BRIEF: Each line of the data below between the one containing "The importance of" and the one containing "The therapist usually", both included, is to be repeated exactly. Please omit pictures.

[Saved data entries]
========================================

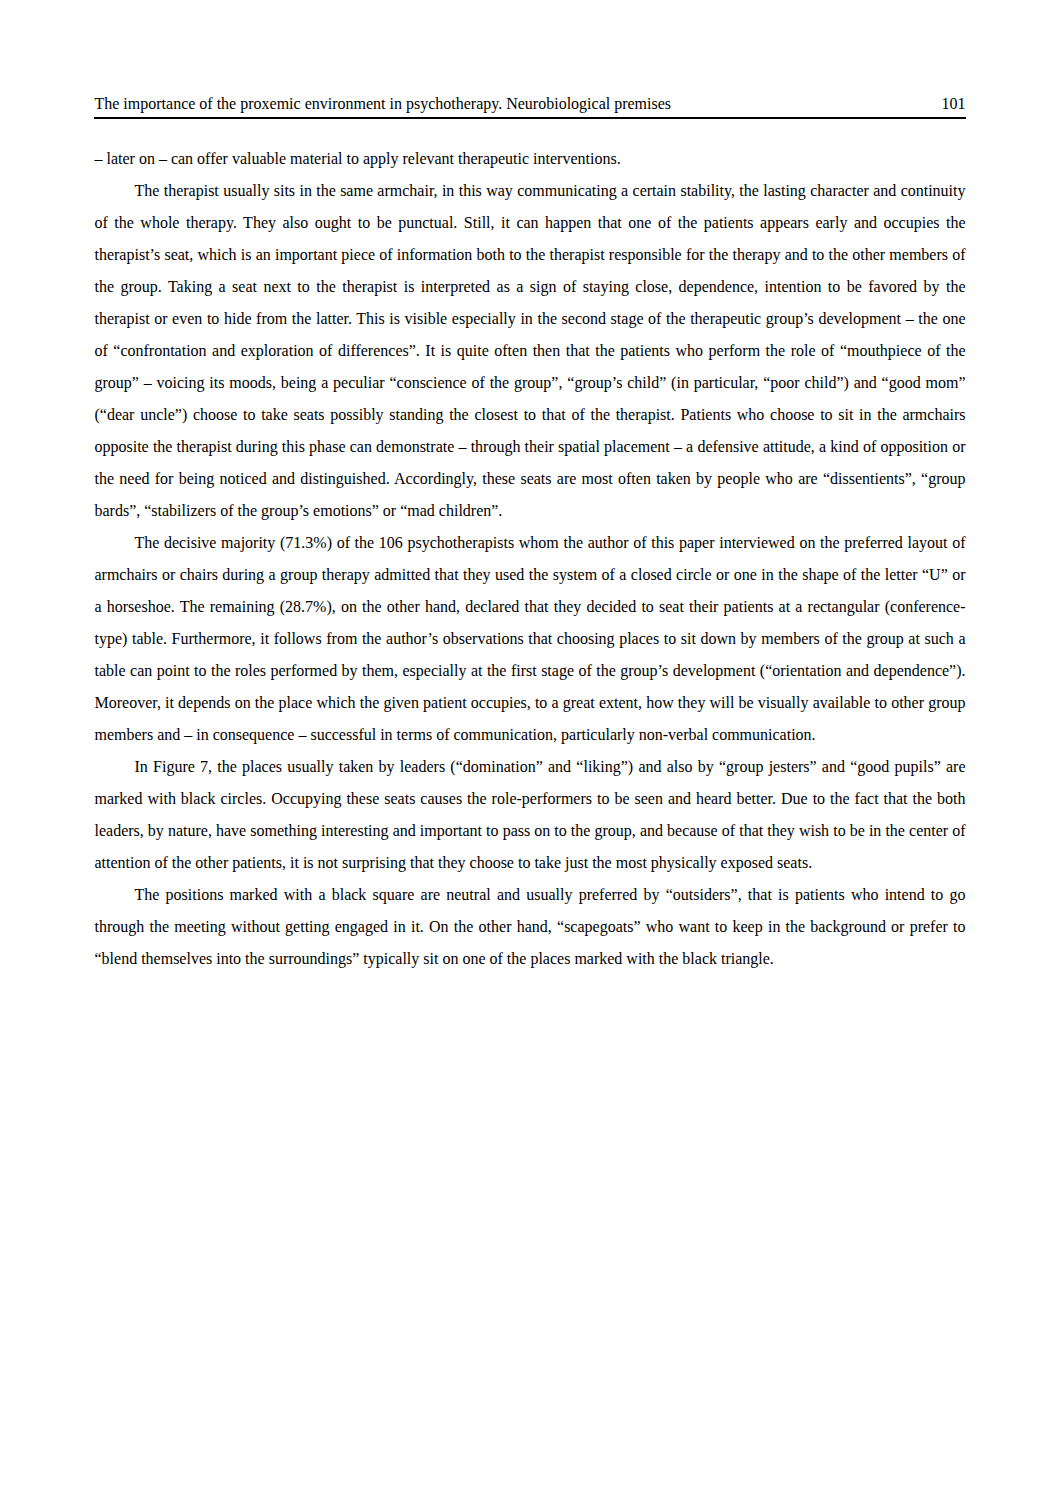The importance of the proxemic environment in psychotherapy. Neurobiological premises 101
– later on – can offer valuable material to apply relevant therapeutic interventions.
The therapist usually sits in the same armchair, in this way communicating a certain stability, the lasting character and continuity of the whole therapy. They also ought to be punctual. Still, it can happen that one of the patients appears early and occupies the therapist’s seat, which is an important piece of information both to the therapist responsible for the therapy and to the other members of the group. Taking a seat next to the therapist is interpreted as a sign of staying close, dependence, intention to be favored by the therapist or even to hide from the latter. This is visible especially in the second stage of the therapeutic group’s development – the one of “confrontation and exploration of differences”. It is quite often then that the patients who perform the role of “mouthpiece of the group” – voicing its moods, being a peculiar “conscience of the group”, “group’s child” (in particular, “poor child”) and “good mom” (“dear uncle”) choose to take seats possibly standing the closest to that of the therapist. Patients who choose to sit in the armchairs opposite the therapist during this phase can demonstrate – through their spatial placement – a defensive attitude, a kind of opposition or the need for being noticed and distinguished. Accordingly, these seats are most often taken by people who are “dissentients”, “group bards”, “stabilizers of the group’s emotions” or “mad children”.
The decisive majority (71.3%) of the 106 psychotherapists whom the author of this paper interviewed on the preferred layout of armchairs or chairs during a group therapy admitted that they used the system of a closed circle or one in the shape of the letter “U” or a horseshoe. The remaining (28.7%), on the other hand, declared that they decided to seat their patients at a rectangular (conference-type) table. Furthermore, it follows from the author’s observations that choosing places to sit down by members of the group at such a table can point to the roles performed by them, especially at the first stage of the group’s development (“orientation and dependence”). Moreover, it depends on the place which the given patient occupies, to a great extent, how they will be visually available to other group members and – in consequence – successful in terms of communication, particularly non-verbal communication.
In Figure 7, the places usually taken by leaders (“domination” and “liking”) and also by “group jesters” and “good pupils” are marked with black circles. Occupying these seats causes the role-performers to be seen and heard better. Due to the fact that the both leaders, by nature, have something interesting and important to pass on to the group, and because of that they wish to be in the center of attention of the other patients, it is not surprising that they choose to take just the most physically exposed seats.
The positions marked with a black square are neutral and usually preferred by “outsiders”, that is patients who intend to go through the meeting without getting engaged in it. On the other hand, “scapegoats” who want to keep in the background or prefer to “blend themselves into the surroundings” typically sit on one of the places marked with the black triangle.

========================================

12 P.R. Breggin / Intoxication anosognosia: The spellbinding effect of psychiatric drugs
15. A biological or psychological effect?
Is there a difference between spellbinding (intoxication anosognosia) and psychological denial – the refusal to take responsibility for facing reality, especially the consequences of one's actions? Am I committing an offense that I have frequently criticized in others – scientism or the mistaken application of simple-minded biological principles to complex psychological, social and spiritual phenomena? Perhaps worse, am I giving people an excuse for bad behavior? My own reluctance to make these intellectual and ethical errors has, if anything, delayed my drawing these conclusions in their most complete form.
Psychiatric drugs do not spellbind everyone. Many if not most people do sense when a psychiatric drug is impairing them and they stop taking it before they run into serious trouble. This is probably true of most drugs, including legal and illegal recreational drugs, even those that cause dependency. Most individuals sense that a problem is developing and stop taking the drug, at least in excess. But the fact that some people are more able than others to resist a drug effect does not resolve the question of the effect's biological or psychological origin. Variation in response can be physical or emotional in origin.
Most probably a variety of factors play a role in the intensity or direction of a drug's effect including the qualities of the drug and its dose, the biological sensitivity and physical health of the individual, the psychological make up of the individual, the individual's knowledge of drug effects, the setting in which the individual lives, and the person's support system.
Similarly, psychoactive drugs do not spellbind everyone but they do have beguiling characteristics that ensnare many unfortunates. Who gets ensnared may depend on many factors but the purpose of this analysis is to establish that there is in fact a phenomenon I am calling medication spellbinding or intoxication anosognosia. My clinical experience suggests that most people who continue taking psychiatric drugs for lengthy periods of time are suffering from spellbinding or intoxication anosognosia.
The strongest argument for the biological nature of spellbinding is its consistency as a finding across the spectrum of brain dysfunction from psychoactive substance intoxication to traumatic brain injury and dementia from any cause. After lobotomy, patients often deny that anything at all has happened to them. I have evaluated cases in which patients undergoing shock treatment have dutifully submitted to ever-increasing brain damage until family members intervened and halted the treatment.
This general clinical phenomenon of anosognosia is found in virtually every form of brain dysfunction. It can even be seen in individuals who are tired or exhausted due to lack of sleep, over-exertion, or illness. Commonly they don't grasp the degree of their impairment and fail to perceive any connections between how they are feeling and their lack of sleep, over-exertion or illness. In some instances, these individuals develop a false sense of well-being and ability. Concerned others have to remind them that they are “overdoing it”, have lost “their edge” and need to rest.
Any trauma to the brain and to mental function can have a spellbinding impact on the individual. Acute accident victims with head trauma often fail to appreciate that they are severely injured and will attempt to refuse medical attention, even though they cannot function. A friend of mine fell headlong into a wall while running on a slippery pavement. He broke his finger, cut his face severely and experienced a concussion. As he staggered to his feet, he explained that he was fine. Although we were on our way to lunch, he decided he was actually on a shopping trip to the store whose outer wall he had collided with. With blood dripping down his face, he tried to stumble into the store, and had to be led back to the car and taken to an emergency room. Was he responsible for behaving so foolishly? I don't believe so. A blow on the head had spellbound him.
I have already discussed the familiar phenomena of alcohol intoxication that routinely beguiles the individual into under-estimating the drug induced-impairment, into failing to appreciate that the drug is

========================================

ANSWER TO THE EXERCISE:
The importance of the proxemic environment in psychotherapy. Neurobiological premises 101
– later on – can offer valuable material to apply relevant therapeutic interventions.
The therapist usually sits in the same armchair, in this way communicating a certain stability, the lasting character and continuity of the whole therapy. They also ought to be punctual. Still, it can happen that one of the patients appears early and occupies the therapist’s seat, which is an important piece of information both to the therapist responsible for the therapy and to the other members of the group. Taking a seat next to the therapist is interpreted as a sign of staying close, dependence, intention to be favored by the therapist or even to hide from the latter. This is visible especially in the second stage of the therapeutic group’s development – the one of “confrontation and exploration of differences”. It is quite often then that the patients who perform the role of “mouthpiece of the group” – voicing its moods, being a peculiar “conscience of the group”, “group’s child” (in particular, “poor child”) and “good mom” (“dear uncle”) choose to take seats possibly standing the closest to that of the therapist. Patients who choose to sit in the armchairs opposite the therapist during this phase can demonstrate – through their spatial placement – a defensive attitude, a kind of opposition or the need for being noticed and distinguished. Accordingly, these seats are most often taken by people who are “dissentients”, “group bards”, “stabilizers of the group’s emotions” or “mad children”.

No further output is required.